Total expenditure is the multiple of price and quantity demanded. When price of a product changes, the following 3 possibilities may arise: –
I. When decrease in price of a product results decrease in total expenditure of consumer on that product or vice versa, then Ed<1 (Relatively Inelastic Demand)
II. When decrease in price of a product results decrease in total expenditure of a consumer on that product or vice versa, then Ed>1 (Relatively Elastic Demand)
III. When decrease or increase in the price of product results no change in total expenditure of consumer on that product, then Ed=1 (Unit Elastic Demand)
Geometric Method (Point Method)
Question.
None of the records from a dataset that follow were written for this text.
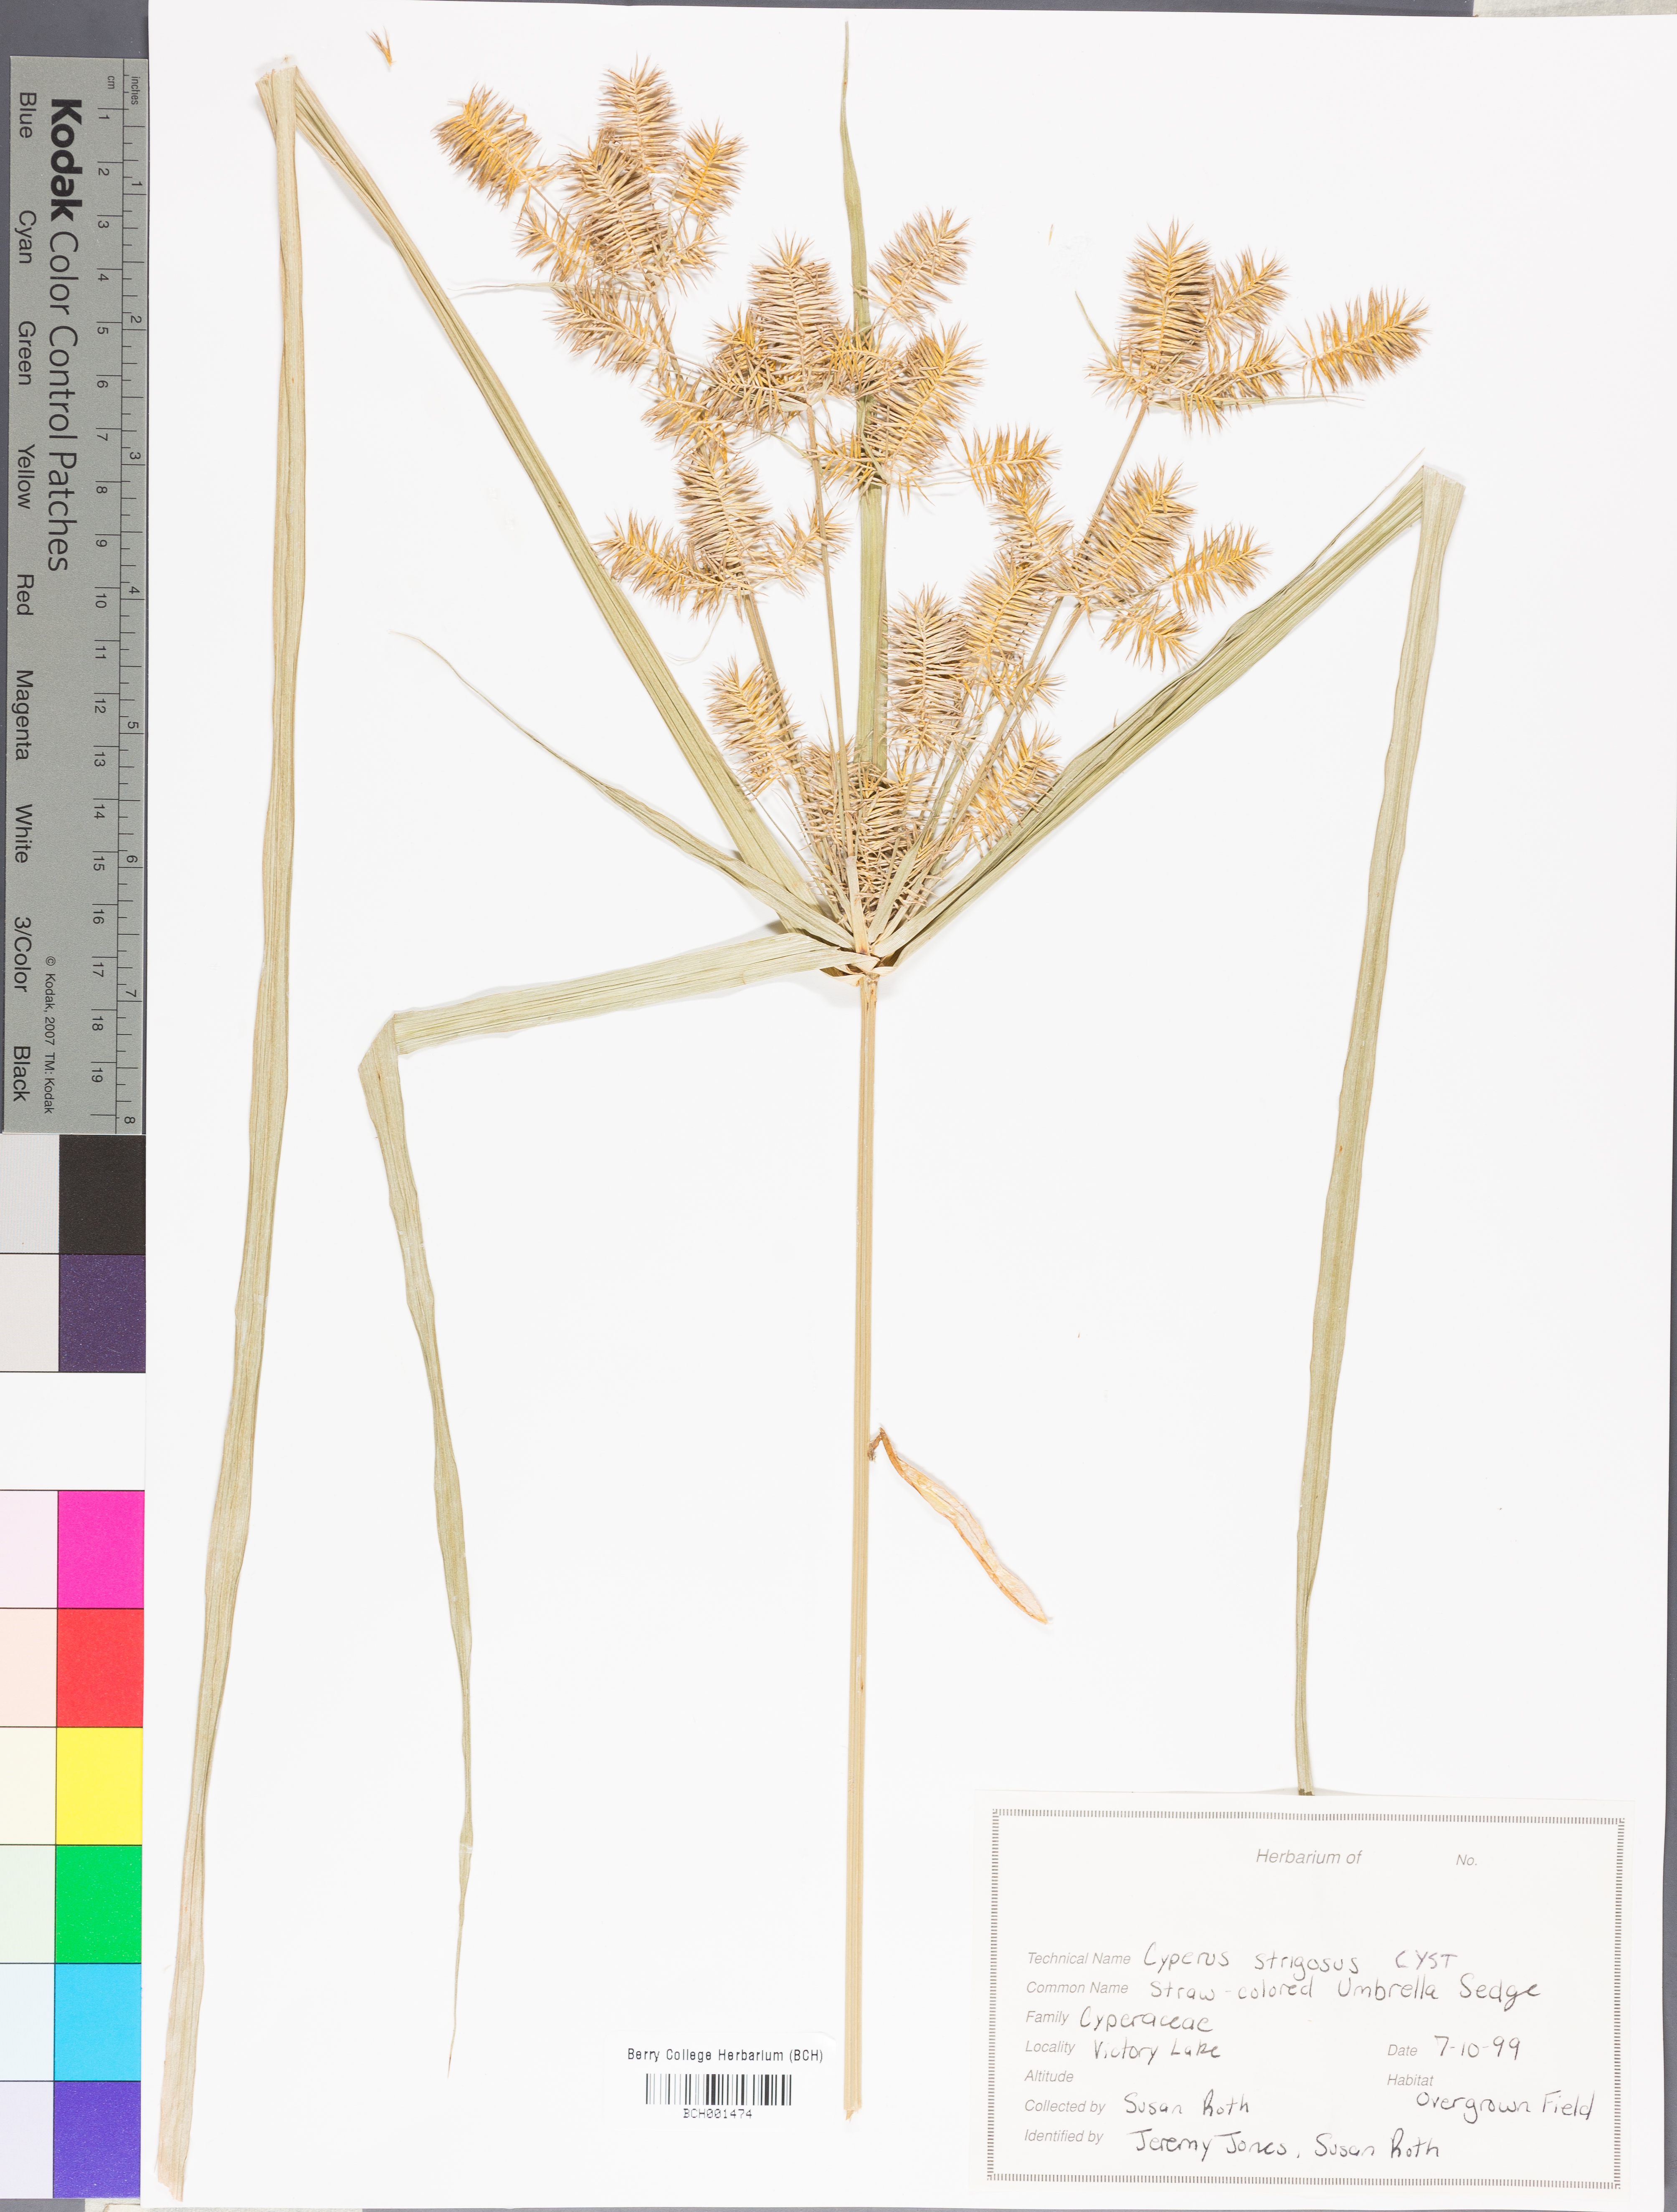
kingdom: Plantae
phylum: Tracheophyta
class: Liliopsida
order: Poales
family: Cyperaceae
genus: Cyperus
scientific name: Cyperus strigosus
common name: False nutsedge
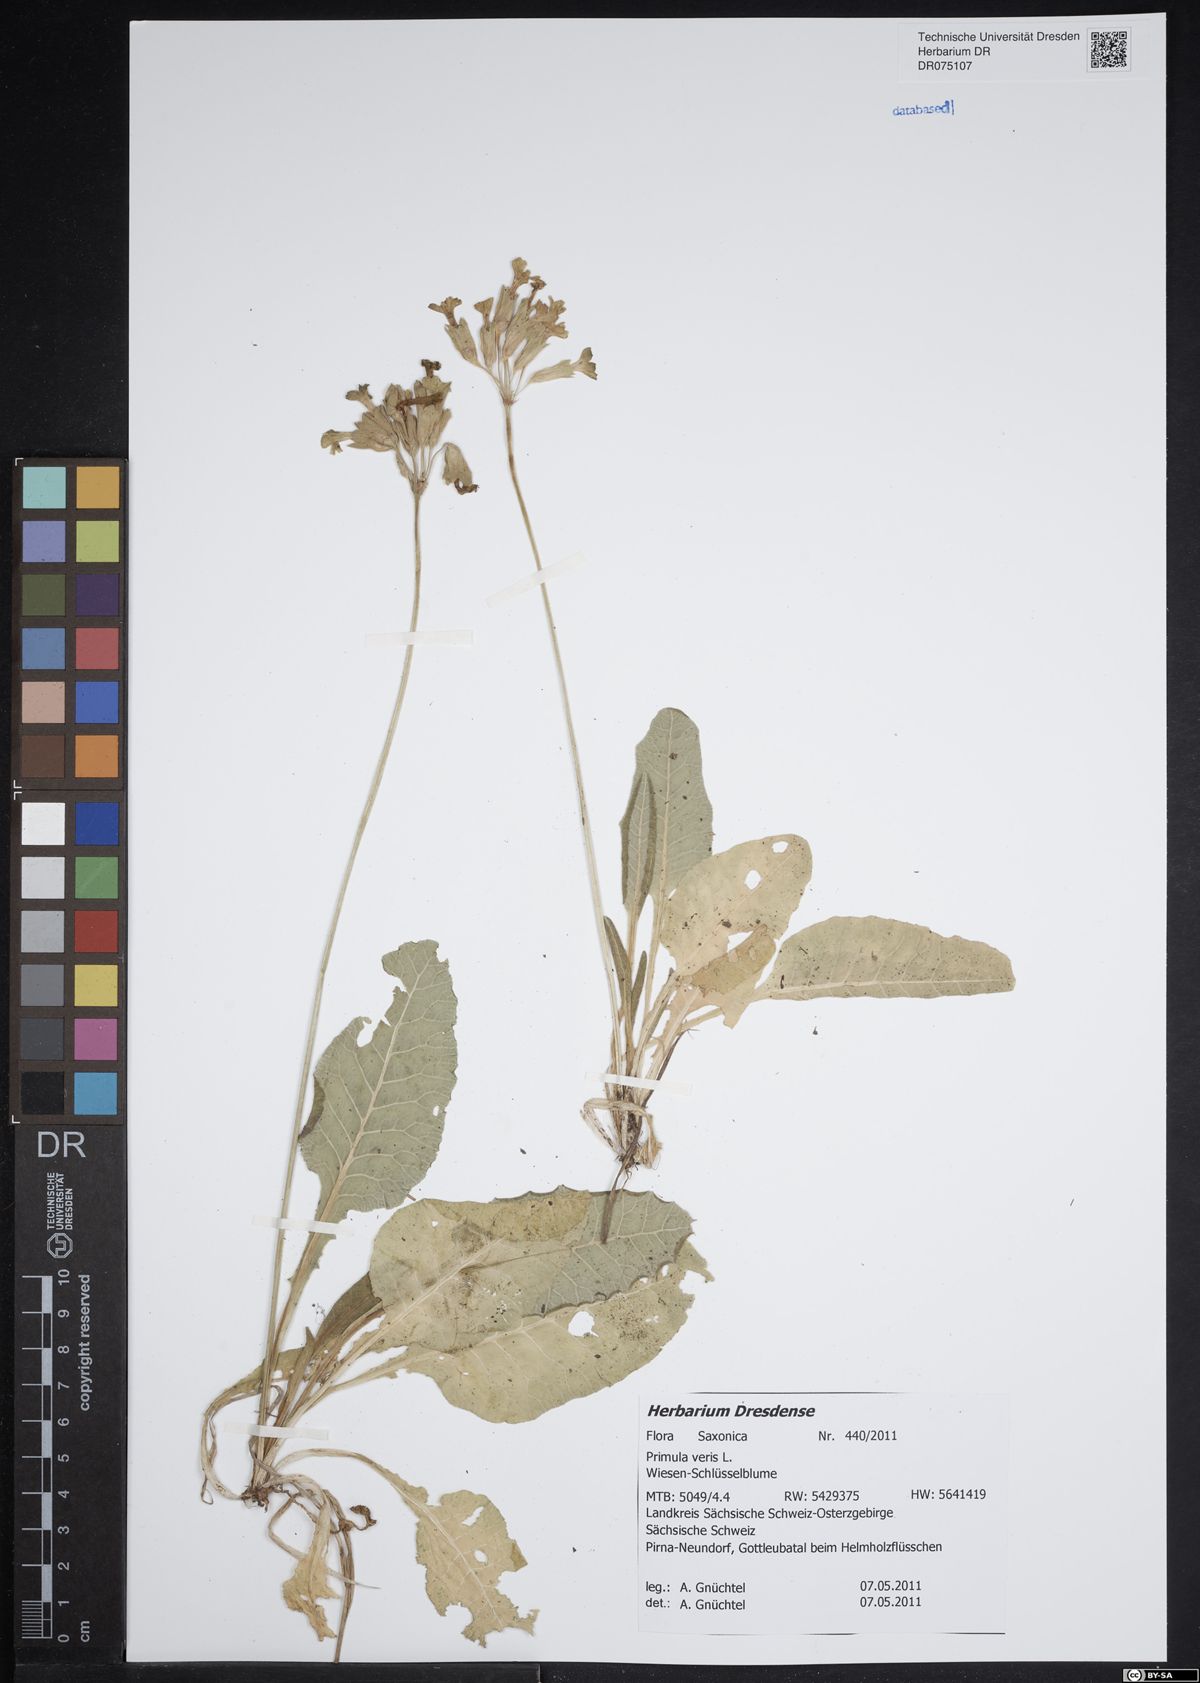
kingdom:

Explain geometric method to calculate elasticity of demand.
Ans. Geometric method is used to calculate elasticity of demand at a particular point on straight line demand curve. It includes following steps: –
1. Draw a straight-line demand curve AB which touch y-axis at point A and x-axis at point B.
2. Take a mid-point of the demand curve, i.e. point C which divide it into two equal parts (AC=BC).
3. Take another point D in the upper portion AC and point E in the lower portion BC.
Elasticity of demand at any point is estimated by dividing lower portion demand curve by the upper portion of demand curve.
Ed = 𝑳𝒐𝒘𝒆𝒓 𝑺𝒆𝒈𝒎𝒆𝒏𝒕 / 𝑼𝒑𝒑𝒆𝒓 𝑺𝒆𝒈𝒎𝒆𝒏𝒕
Question. Explain the factors affects elasticity of demand.
What are the determinants of Elasticity of Demand?
Ans. 1) Nature of Product: Necessary goods like salt, medicines, etc. have inelastic demand because consumer does not change their consumption irrespective to the change in their prices but luxury goods have highly elastic demand because consumer can easily reduce their consumption if they appear to be costly.
2) Availability of Substitutes: If there is no close substitute available in the market of a particular product, then demand will be inelastic like demand of salt but those products which have many close substitutes in the market, will have highly elastic demand like Tata salt.
3) Habits of Consumer: If a consumer is habitual for the consumption of a product, then demand will be inelastic because change in price will not affect its consumption. Example: Demand of cigarette for a chain smoker.
4) Income of Consumer: Degree of elasticity of demand is inversely related to income level of consumer. Thus, elasticity of demand will be low for high income group people and it will be high for low income group people.
5) Share in total expenditure: Elasticity of demand will be low for those products where very small part of income is spent on consumption because increase or decrease in their price will have very small impact on consumer’s budget.